Und flaschenwerfende Flaschen möchte ich auch nicht auf ihrem Abenteuerspaziergang begleiten, und ihre Flaschen womöglich noch selbst abkriegen. Sobald diese Art Pappnasen da zugange sind und toleriert werden, hat doch die Polizei den besten Vorwand, martialisch aufzutreten und Demonstrationen vorzeitig zu beenden. Was soll daran so skandalös sein? Verletzung der Menschenrechte auf Böller- und Flaschenwurf? Und es werden dann auch immer nur die selben üblichen Verdächtigen antanzen. Also 98% der Bevölkerung nicht.
Puff puff, klirr schepper klirr, heul heul sie lösen unsere tolle kämpferische Demo auf, wie gemein, wir haben doch garnix gemacht.
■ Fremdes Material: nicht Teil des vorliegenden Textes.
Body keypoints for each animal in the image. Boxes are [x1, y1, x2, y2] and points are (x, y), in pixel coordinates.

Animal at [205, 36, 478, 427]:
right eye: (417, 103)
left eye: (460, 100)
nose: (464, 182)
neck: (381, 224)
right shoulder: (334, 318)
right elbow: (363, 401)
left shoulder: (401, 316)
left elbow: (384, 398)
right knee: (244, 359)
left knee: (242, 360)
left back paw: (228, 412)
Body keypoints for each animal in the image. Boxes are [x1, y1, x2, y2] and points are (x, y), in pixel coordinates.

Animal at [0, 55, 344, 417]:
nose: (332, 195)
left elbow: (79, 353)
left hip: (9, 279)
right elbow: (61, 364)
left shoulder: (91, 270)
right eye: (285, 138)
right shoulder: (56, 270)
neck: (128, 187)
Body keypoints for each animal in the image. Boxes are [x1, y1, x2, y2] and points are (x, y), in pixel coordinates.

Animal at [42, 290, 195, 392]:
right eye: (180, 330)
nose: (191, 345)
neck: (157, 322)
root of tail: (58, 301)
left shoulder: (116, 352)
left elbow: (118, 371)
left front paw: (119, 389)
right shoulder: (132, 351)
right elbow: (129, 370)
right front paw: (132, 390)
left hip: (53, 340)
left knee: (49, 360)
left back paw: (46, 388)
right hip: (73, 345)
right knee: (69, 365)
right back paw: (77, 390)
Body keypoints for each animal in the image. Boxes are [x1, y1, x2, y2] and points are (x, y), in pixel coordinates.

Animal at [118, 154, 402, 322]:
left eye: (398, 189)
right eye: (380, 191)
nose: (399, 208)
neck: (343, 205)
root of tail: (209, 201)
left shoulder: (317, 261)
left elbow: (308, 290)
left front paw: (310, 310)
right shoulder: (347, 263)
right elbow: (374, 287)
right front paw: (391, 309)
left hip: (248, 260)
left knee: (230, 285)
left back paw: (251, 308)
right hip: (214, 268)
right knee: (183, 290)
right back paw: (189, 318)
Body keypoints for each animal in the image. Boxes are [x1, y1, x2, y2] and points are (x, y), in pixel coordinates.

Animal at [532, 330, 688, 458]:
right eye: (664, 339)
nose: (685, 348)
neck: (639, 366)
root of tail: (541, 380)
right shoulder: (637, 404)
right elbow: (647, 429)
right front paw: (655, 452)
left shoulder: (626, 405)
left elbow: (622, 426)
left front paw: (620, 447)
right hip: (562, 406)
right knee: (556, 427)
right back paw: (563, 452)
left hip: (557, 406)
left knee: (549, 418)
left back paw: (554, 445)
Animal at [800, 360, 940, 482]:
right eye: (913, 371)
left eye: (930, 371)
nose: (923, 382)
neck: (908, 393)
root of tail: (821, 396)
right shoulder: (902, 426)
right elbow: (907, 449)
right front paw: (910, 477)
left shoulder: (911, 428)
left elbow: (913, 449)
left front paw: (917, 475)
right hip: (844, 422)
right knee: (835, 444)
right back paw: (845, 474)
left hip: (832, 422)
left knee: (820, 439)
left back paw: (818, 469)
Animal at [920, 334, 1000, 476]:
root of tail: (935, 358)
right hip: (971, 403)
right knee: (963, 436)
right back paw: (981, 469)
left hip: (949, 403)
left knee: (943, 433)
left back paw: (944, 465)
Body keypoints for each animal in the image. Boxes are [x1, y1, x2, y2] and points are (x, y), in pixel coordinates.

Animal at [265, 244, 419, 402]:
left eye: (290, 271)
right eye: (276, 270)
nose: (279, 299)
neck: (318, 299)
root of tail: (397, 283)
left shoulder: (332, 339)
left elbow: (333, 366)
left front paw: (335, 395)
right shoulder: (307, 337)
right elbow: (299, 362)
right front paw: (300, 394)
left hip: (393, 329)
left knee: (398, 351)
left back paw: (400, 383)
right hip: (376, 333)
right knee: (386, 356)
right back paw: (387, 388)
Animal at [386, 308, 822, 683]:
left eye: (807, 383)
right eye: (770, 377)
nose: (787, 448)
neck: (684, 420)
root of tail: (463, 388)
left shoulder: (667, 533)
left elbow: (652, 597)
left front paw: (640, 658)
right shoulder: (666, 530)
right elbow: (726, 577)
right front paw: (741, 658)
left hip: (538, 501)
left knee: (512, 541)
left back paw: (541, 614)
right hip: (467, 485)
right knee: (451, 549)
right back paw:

Hier habt ihr ein Taschentuch.
Eure hysterisch brüllenden EinpeitscherInnen vom "Lauti" gehn mir übrigens auch auf den Geist, ich kann nämlich selber denken und reden, und brauche niemanden, der mir meine zu habende Meinung dauernd ins Ohr brüllt. Und die Musik ist meistens auch schlecht. So nicht!
Sy Stö
Gast
Neuerdings gehe ich, eher spießig, die Kinder fast erwachsen, zu Demos wenn ich sie unterstützenswert finde. Würde mich rein äußerlich eher den Spießern zurechnen.
Am Sonnabend auf dem Valentinskamp: Mit Erschrecken musste ich beobachten wie ein Polizist auf eine in meinen Augen moderate Provakation - die ich hiermit nicht billigen will - mit Gewalt reagierte. Demonstrationsteilnehmer ließen ihm aus Hüfthöhe eine Bierflasche vor die Füße fallen, die dabei zersprang. Der Kollege in Kampfanzug und Stiefeln hatte nichts besseres zu tun als diese kaputte Flasche mit Kraft in die Menge zu kicken.
Auf meine empörte Ansprache, dass ich enttäuscht sei über sein Verhalten und in solchen Situationen Deeskalation von der Polizei erwarte, wurde ich besagtem Polizisten und seinen umstehenden Kollegen, mit drohender Körperhaltung, aufgefordert weiterzugehen. Der Kollege nebenan zog seine Sturmhaube auf, vermutlich, um mich darüber hinaus einzuschüchtern.
Ich werde weiter an Demos teilnehmen, ich denke gerade wir "Spießer" müssen in solchen Situationen Zeugnis ablegen.
Wilma Wirsch
Gast
Zomia ist kein "Wilhelmsburger Bauwagenplatz" sondern ein Bauwagenplatz IN Wilhelmsburg.